Task requirements:
a. In the article on fermented foods, turn the paragraph beginning "There is archeological evidence" into a short list that keeps its main facts.
b. According to the article on fermented foods, which fermented food is the most common in the Western diet?

Text under study:
Fermented Foods: Essential For Human Health, Ingrained In Our History

Fermented Foods: Essential For Human Health, Ingrained In Our History

By Ross Pelton

RPh, PhD, CCN
Scientific Director, Essential Formulas

Ross Pelton is a pharmacist, nutritionist, author and a health educator who is widely recognized as the world’s leading authority on drug-induced nutrient depletions. He was named one of the top 50 most influential pharmacists in the United States by American Druggist magazine for his work in Natural Medicine.

It’s easy to forget that refrigeration is a recent modern convenience. For most of humanity’s history, people relied on a totally different method of food preservation: fermentation.

There is archeological evidence of food fermentation dating more than 9,000 years ago. Clearly, we’ve been doing this for a while. Not long ago, in traditional diets, fermented foods comprised up to 30% of the daily diet. Our bodies adapted to eating fermented foods and, in many ways, we actually need them.

Enter the refrigerator. Suddenly, within just two or three generations, people eat far more refrigerated and processed food and rarely eat fermented foods. Most of us can count on one hand the nutrient-dense fermented foods we’ve ever eaten: yogurt, kefir, sourdough bread, maybe sauerkraut, maybe kimchi too. Some also eat Miso and tempeh, two fermented soy products. Yogurt is definitely the most common in the Western diet, but even yogurt has been tampered with by adding sugar, flavorings and colorings.

Records from a data collection:
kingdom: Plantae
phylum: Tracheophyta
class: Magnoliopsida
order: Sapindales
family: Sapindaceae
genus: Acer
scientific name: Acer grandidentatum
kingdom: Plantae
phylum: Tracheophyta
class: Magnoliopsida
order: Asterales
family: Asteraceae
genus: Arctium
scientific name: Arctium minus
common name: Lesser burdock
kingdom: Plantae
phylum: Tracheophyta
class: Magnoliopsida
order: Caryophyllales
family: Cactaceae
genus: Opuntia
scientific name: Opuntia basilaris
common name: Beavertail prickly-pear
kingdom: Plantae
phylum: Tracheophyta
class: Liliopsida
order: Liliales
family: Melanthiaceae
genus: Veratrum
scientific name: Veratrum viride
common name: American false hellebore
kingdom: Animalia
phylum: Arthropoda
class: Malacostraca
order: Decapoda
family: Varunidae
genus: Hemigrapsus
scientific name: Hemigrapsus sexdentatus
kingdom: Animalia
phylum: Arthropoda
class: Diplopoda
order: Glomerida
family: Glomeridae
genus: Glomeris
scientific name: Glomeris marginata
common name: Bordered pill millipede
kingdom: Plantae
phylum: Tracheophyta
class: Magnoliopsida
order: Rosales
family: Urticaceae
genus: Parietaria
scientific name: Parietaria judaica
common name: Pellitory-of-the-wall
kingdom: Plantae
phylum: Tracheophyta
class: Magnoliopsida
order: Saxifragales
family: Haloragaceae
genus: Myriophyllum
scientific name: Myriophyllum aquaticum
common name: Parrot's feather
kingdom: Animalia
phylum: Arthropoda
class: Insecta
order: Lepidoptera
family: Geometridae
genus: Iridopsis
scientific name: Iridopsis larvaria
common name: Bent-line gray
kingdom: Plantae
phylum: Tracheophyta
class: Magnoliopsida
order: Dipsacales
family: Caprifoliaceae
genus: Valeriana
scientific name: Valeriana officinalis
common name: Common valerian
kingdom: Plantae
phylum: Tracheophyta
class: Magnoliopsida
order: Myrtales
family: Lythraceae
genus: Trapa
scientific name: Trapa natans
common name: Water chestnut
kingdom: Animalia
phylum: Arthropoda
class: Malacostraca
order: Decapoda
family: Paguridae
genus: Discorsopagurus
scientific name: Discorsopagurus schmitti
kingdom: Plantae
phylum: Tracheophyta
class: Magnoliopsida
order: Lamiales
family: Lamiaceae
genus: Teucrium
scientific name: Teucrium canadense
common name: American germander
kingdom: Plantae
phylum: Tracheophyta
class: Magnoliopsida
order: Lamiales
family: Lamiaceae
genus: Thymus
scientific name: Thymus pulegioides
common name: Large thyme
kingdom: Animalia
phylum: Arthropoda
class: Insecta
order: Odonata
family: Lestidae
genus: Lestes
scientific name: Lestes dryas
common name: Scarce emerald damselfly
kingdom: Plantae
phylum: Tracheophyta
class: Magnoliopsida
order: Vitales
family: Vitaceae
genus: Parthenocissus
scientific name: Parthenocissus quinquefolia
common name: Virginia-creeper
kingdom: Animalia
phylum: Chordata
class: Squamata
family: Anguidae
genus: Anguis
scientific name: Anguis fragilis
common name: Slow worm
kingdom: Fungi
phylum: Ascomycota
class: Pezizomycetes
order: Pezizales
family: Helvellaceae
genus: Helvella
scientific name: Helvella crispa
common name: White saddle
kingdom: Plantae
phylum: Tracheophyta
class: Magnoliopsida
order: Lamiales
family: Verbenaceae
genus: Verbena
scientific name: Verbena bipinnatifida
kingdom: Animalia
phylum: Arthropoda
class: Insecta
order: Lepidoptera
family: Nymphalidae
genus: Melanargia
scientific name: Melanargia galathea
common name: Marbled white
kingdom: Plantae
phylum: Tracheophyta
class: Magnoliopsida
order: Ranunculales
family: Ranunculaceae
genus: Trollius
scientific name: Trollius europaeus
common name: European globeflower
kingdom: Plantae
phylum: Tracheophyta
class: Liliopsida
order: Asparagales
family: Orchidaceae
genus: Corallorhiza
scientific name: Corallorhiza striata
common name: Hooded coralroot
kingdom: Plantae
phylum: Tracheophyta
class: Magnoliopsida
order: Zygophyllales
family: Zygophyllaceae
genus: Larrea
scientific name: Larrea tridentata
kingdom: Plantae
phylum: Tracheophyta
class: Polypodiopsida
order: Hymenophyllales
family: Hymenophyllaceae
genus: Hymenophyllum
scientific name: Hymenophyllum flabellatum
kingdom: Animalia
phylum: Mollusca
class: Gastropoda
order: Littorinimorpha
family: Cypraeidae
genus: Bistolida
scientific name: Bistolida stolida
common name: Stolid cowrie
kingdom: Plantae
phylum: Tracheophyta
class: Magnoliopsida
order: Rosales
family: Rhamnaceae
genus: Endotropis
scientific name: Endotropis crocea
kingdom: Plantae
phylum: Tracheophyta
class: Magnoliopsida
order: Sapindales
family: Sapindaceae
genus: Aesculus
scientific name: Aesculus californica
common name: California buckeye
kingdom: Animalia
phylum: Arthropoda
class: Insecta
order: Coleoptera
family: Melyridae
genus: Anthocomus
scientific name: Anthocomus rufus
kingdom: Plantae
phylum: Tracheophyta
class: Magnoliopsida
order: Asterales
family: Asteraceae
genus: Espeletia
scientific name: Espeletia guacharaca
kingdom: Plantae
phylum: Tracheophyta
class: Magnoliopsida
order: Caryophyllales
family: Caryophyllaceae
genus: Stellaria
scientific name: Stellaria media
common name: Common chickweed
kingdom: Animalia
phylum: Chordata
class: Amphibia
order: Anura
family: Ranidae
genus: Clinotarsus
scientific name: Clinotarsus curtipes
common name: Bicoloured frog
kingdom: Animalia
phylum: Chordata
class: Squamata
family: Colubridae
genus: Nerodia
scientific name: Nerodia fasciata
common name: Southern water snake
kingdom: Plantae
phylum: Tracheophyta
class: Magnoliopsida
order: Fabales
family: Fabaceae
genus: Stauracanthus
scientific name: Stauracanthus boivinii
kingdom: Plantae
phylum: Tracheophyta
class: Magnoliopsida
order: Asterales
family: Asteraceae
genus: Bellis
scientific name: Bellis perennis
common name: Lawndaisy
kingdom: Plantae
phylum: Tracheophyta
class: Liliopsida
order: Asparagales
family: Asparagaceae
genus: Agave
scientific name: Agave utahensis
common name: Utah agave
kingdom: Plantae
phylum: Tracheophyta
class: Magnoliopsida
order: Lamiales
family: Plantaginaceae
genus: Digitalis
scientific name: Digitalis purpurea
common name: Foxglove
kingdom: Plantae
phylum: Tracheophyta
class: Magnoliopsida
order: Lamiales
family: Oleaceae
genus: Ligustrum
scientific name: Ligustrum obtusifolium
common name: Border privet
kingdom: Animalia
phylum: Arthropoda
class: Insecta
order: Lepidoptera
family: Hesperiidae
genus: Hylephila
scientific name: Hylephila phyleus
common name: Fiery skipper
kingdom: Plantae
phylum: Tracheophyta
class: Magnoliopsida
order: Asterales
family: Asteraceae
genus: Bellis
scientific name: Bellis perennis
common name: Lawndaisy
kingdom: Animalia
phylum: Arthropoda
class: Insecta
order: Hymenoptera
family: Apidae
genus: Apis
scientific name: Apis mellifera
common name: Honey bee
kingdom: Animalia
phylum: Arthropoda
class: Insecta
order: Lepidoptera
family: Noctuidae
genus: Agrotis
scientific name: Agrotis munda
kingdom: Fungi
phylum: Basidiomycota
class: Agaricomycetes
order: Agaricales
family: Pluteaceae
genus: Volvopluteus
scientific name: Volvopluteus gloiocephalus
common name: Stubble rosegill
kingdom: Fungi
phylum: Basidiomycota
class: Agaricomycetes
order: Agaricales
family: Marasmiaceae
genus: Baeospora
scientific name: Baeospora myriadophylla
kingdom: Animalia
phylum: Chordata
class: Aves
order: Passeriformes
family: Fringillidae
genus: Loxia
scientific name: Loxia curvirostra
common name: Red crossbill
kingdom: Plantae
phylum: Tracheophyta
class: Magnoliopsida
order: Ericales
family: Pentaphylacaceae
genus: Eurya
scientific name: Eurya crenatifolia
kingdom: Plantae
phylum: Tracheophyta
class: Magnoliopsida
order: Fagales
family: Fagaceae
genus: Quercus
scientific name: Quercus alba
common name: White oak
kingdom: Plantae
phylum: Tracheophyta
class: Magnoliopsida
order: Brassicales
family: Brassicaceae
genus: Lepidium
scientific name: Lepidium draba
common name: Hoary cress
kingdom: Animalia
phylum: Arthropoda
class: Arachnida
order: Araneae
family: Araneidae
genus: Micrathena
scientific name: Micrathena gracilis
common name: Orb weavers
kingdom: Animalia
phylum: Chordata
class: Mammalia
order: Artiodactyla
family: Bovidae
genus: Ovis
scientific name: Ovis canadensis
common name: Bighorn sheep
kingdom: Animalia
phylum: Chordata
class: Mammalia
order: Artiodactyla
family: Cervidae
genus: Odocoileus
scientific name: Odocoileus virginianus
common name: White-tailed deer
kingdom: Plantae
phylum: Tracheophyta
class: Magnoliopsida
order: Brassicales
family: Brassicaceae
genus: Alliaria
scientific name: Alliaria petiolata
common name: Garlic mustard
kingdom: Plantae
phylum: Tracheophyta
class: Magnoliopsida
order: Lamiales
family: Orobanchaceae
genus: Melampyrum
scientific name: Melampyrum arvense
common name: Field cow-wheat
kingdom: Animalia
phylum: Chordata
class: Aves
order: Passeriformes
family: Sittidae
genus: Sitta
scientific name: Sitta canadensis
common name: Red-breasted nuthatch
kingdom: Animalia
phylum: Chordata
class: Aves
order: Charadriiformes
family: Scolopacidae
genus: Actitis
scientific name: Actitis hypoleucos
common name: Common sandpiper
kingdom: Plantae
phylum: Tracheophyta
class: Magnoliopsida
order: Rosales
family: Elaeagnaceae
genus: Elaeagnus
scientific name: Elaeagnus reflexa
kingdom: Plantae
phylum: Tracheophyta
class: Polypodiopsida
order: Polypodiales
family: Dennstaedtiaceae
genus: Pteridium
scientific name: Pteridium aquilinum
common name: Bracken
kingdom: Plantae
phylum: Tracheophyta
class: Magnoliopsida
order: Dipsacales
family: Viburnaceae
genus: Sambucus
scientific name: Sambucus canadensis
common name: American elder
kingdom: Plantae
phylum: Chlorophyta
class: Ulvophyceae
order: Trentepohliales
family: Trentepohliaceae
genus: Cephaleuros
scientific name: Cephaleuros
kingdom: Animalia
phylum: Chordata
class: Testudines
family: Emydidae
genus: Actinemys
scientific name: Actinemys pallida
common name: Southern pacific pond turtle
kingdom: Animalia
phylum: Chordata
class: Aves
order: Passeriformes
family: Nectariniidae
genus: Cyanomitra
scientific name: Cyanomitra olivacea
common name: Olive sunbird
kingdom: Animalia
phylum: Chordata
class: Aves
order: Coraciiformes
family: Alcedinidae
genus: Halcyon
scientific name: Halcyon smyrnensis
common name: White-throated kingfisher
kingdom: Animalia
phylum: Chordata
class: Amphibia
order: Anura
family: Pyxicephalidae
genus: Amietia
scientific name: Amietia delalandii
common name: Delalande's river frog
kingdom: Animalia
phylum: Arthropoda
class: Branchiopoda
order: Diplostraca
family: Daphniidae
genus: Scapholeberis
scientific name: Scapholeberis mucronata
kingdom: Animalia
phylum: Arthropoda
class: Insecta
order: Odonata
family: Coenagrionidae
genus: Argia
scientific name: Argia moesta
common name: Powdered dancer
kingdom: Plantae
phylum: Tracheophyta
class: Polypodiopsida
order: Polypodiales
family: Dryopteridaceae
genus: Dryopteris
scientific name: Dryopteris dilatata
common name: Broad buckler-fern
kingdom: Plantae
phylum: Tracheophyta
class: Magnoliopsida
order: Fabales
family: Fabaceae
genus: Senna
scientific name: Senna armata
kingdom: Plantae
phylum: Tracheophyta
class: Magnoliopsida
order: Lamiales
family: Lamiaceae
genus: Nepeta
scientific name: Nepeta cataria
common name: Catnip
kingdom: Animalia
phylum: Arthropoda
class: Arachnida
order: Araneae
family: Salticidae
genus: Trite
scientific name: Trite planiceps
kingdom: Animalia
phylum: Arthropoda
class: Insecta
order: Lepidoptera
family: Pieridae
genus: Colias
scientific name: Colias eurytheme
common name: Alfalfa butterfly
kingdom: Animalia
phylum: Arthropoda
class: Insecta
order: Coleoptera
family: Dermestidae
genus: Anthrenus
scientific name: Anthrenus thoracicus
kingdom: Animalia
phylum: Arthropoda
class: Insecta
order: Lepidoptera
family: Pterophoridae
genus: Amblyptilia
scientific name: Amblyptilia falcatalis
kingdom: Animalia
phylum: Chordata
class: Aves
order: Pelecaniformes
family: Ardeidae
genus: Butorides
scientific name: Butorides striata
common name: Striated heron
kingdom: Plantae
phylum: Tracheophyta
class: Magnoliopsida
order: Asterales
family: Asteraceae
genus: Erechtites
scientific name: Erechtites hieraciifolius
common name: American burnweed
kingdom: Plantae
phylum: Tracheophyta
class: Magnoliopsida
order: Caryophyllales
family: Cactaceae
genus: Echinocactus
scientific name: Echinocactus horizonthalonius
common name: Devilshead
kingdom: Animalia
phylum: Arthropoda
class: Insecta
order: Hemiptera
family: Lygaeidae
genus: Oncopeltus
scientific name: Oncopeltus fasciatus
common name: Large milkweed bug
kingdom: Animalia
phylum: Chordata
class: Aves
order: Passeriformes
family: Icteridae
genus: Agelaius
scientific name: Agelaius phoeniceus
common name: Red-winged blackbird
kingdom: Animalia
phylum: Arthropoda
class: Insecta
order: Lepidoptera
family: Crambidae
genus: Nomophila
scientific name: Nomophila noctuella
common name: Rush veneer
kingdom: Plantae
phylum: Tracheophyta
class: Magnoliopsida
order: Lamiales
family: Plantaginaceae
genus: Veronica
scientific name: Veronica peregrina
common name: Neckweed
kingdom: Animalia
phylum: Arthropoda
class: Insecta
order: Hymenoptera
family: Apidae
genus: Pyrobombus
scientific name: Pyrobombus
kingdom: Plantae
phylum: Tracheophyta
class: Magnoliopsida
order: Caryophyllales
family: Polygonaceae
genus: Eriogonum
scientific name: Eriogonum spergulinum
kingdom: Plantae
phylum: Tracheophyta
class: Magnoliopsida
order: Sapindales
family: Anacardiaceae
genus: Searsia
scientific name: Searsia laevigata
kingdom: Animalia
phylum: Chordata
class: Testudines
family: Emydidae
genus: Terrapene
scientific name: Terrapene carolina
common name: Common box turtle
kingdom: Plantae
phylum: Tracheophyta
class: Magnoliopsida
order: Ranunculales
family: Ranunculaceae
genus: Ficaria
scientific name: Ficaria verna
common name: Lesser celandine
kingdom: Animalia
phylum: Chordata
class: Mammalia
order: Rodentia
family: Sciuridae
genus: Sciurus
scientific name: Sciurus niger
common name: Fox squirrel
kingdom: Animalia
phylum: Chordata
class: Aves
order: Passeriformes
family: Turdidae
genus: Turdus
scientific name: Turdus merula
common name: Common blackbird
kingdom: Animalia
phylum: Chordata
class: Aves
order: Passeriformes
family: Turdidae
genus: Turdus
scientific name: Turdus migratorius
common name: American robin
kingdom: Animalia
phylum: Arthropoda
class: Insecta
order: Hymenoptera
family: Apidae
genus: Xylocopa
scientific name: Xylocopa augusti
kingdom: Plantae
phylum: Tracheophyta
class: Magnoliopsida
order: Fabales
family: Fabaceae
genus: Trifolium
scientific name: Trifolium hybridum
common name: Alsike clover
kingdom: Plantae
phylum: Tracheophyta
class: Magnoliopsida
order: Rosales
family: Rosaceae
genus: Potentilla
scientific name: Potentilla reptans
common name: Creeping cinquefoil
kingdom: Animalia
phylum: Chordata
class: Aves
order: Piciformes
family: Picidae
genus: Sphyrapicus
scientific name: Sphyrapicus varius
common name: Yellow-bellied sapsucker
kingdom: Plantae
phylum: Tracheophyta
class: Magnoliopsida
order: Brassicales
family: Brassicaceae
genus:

Answers in order:
a.
- Archeological evidence shows food fermentation more than 9,000 years ago.
- Until recently, fermented foods made up as much as 30% of the daily diet in traditional diets.
- Human bodies adapted to eating fermented foods and in many ways need them.

b. Yogurt is the most common fermented food in the Western diet.